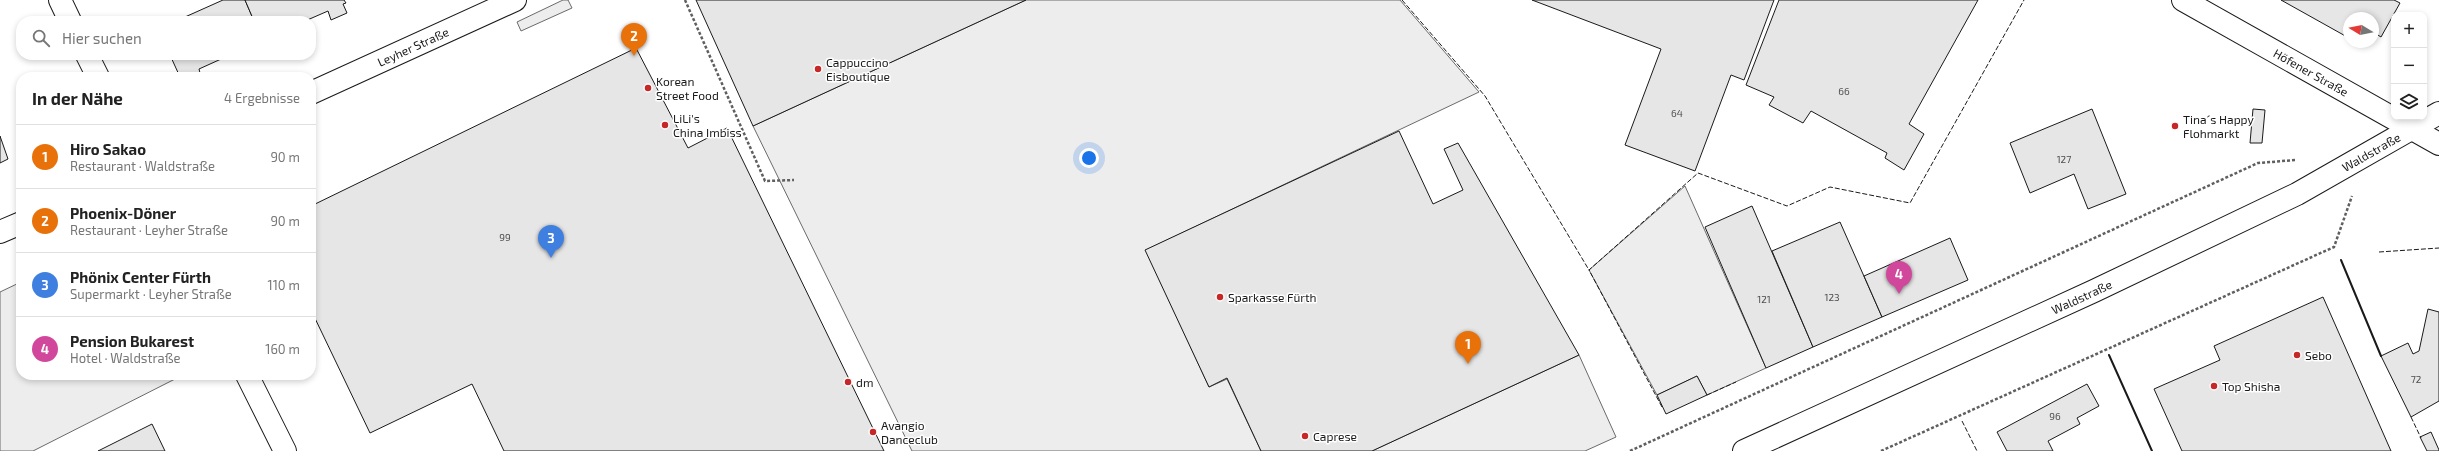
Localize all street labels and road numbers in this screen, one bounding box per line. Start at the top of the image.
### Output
street label: Leyher Straße [375,24,451,69]
street label: Höfener Straße [2271,45,2351,99]
street label: Waldstraße [2339,130,2403,174]
street label: Waldstraße [2049,277,2114,317]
++++
:: TASK DESCRIPTION ::
All records, pictures excluded: copy them exactly.

:: WRITTEN SOLUTION ::
Localize all street labels and road numbers in this screen, one bounding box per line. Start at the top of the image.
### Output
street label: Leyher Straße [375,24,451,69]
street label: Höfener Straße [2271,45,2351,99]
street label: Waldstraße [2339,130,2403,174]
street label: Waldstraße [2049,277,2114,317]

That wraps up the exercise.